Similar in some ways to Life of Pi last year, Gravity really is a high-tech think piece, this time a meditation on mortality. All that holds us to the Earth can be summed up in the film’s title. But being grounded is more than just letting gravity do all of the work. It also means keeping the fleeting gift that is life in full perspective. Like Life of Pi, it is the singular survival story of one person finding both the will to live and the skills to lead him/her back home.

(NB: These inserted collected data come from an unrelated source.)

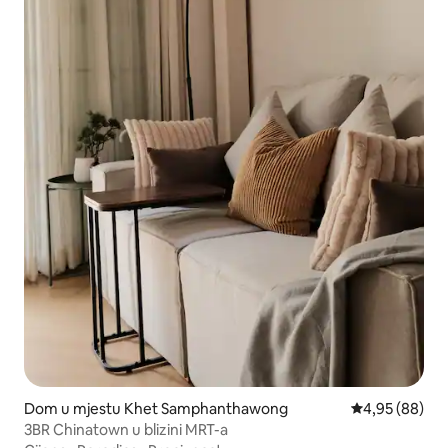
Dom u mjestu Khet Samphanthawong
Prosječna ocje
4,95 (88)
3BR Chinatown u blizini MRT-a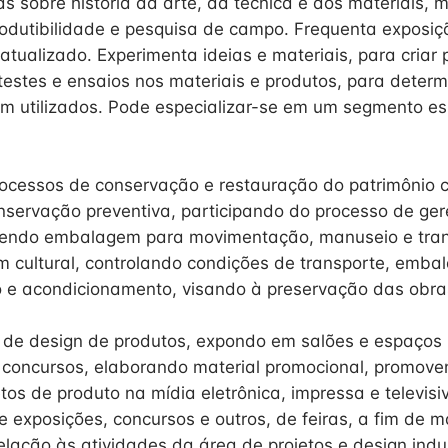
as sobre história da arte, da técnica e dos materiais, 
odutibilidade e pesquisa de campo. Frequenta exposiç
tualizado. Experimenta ideias e materiais, para criar 
testes e ensaios nos materiais e produtos, para determ
em utilizados. Pode especializar-se em um segmento es
ocessos de conservação e restauração do patrimônio cu
servação preventiva, participando do processo de ge
lvendo embalagem para movimentação, manuseio e tran
m cultural, controlando condições de transporte, emba
e acondicionamento, visando à preservação das obra
s de design de produtos, expondo em salões e espaços 
 concursos, elaborando material promocional, promove
tos de produto na mídia eletrônica, impressa e televisi
e exposições, concursos e outros, de feiras, a fim de 
elação às atividades da área de projetos e design indus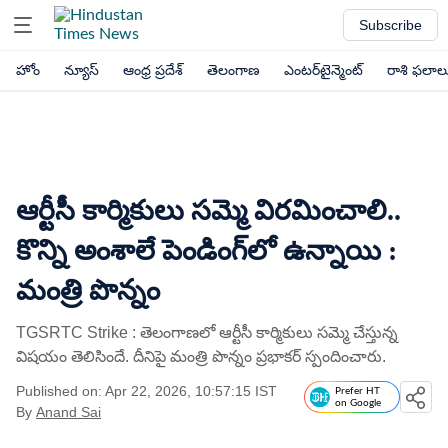
Subscribe
హోం
న్యూస్
ఆంధ్ర ప్రదేశ్
తెలంగాణ
ఎంటర్‌టైన్మెంట్
రాశి ఫలాల
ఆర్టీసీ కార్మికులు సమ్మె విరమించాలి..
కొన్ని అంశాలే పెండింగ్‌లో ఉన్నాయి :
మంత్రి పొన్నం
TGSRTC Strike : తెలంగాణలో ఆర్టీసీ కార్మికులు సమ్మె చేస్తున్న
విషయం తెలిసిందే. దీనిపై మంత్రి పొన్నం ప్రభాకర్ స్పందించారు.
Published on: Apr 22, 2026, 10:57:15 IST
Prefer HT
on Google
By
Anand Sai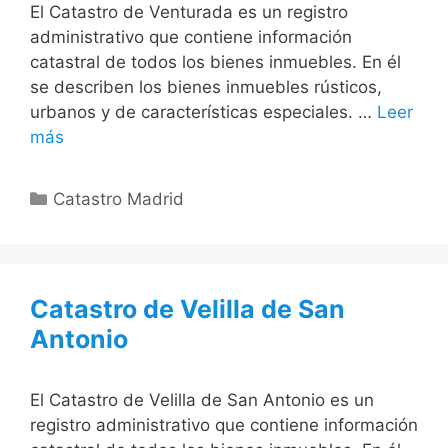
El Catastro de Venturada es un registro
administrativo que contiene información
catastral de todos los bienes inmuebles. En él
se describen los bienes inmuebles rústicos,
urbanos y de características especiales. …
Leer
más
Categorías
Catastro Madrid
Catastro de Velilla de San
Antonio
El Catastro de Velilla de San Antonio es un
registro administrativo que contiene información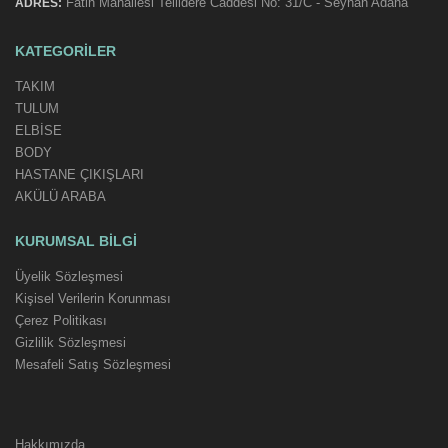
Fatih Mahallesi Tellidere Caddesi No: 31/C - Seyhan Adana
ADRES:
KATEGORILER
TAKIM
TULUM
ELBİSE
BODY
HASTANE ÇIKIŞLARI
AKÜLÜ ARABA
KURUMSAL BILGI
Üyelik Sözleşmesi
Kişisel Verilerin Korunması
Çerez Politikası
Gizlilik Sözleşmesi
Mesafeli Satış Sözleşmesi
Hakkımızda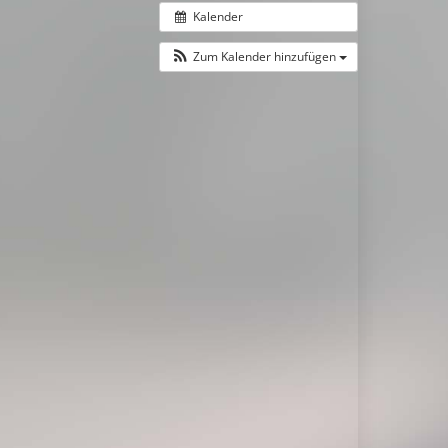
Kalender
Zum Kalender hinzufügen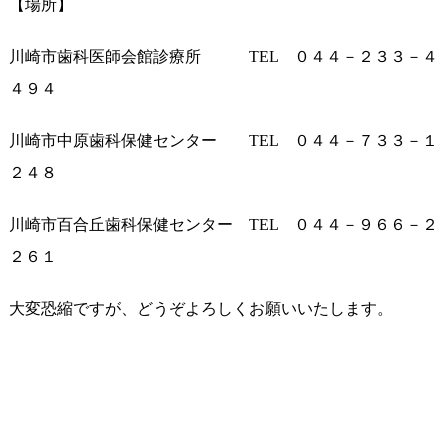
【場所】
川崎市歯科医師会館診療所 TEL ０４４－２３３－４
４９４
川崎市中原歯科保健センター TEL ０４４－７３３－１
２４８
川崎市百合丘歯科保健センター TEL ０４４－９６６－２
２６１
大変恐縮ですが、どうぞよろしくお願いいたします。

Sandra Bullock is not swallowed up beneath the razzle-dazzle of the special effects, which would ordinarily be easy to do. But in fact, much of the film’s emotional pull rests entirely on her shoulders. She has to make us believe that she’s really in zero gravity, really dealing with loss of oxygen, really hurdling through space and grasping at whatever she can. That Bullock is a woman nearing 50 makes it all the more remarkable. She is defying the age barrier just by appearing in this film. Cuaron chose an older actress as opposed to any younger ones who almost starred in it (Blake Lively, Scarlett Johansson, Angelina Jolie, Marion Cotillard and Natalie Portman).
In retrospect it seems crazy that they could have chosen anyone else and I think I can say with a good deal of certainty the film would be nowhere near the Kodak had it starred anyone but Bullock. That is the power of her performance. If you say Gravity is all about Bullock or it’s only about the visual effects, why then is Cuaron winning Best Director? Because people love the movie, that’s one reason, and because it’s all Cuaron’s vision being realized — the mood and atmosphere of the film, the loneliness of it, the vastness of outer space and the pretty blue planet below make us all yearn to be back here on Earth where we belong and not in danger of slipping away into infinity.
Gravity is perhaps not the most personal film for Cuaron, but it is his masterpiece, without question. Difficult to mount, the film is stunningly beautiful from frame to frame, there aren’t many directors who could believably pull off a woman in space hitching a ride to a spacecraft that is about to accidentally crash into Earth’s atmosphere, land in water, then open the hatch and have the main character swim out then stand on solid ground.
The film is its own poem, in a way, working its way to the final conclusion — Bullock transformed suddenly into the 50 foot woman with more power than she could ever realize just by being able to walk on solid ground. It is the kind of message that could touch anyone, and does not require you walk in with morality intact, or with an axe to grind. Anyone can watch it and get it. That is the very definition of an Oscar winner.
But you don’t need me to make the case for Cuaron to win Best Director. He’s already first in line. You certainly don’t need me to tell you why Gravity is a great movie — you’ll have your own reasons. Either you will have been carried away by one woman’s emotional vulnerability laid bare in a most unexpected way, or you will have been moved by a cinematic experience like no other. Or you will have witnessed something thoroughly satisfying and engaging it has obliterated every other film you’ve seen this year.
There is no doubt that Gravity is one of the more challenging films to hit the mainstream in a while, but its box office success proves that its emotions are universal. The visual effects part of it would appeal to wide sections of the world population even without the story but it’s not easy to buy the film resting on the shoulders of a singular female protagonist. That this one does makes it a pioneering effort and a simple act of courage.